There are numerous tutorials online to teach how to use CUDA C++ for parallel programming. And we will adopt some of them. The best way to learn is to read the official documents. This tutorial, however, will start from how to write the code at the beginning. We will illustrate the architecture part throughout the code.

We will take few days to go over the principle of CUDA programming. Afterwards, we will read over the ML code to see how the operations are implemented in CUDA core. There is no strict prerequisite (except basic programming), but it would be better to know OS and CPU (a little bit).

When encountering a new language, the first thing is we should write the “hello world” program. Before that, you should make sure we have installed the CUDA environment. We will not cover that part.`

#include<stdio.h>
__global__ void hello_world(void)
{
	printf("Hello World from GPU!\n");
}

int main(int argc, char **argv)
{
	printf("Hello World from CPU!\n");
	
	hello_world<<<1, 10>>>();
	
	cudaDeviceReset(); // Synchronize the device
	
	return 0;
}

You can use

nvcc hello_world.cu -o hello
./hello

to run the program. If you cannot find nvcc and do install Nvidia driver, you can check whether /usr/local/cuda/bin/nvcc exists. Add it in your environment path:

export PATH=/usr/local/cuda/bin:$PATH
export LD_LIBRARY_PATH=/usr/local/cuda/lib64:$LD_LIBRARY_PATH

As we can see, the majority of the code is written in C-style as we are familiar with. We write a function hello_world and call it in the main function. __global__ tells the compiler the function can be run in the kernel. <<<1, 10>>> is the configuration for the device. We do not need to know the exact meaning for now. But you can try different numbers on each position and watch out the output. cudaDeviceReset() is used to synchronize the GPU and CPU programs. If we comment out this line, we will find that only CPU is output. This is because the execution of CPU and GPU is async. The success call of kernel function will be followed by the main thread immediately, no matter whether the kernel function in GPU has finished. Therefore, we need to wait until the finishing of GPU function.

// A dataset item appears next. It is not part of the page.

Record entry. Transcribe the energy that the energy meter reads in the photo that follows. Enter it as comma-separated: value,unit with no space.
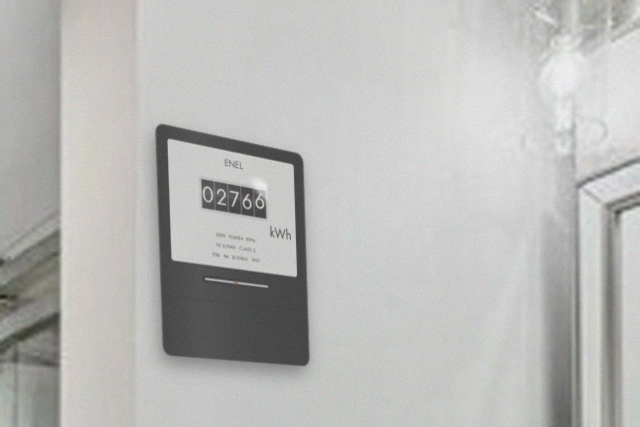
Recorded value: 2766,kWh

Cool, we have started already. Basically, a CUDA program will be divided into the following steps:

  1. Allocate GPU memory
  2. Copy memory to the device
  3. Call CUDA Kernal Function to compute
  4. Copy the result to the main thread
  5. Free the memory It is not a easy process. And the key to the CUDA programming is to understand the architecture of GPU. We are touching something related to the hardware (but not the hardware itself). CUDA provides an abstraction of the hardware and a hierarchical organization of thread and memory. We need to first learn the programming model of GPU first.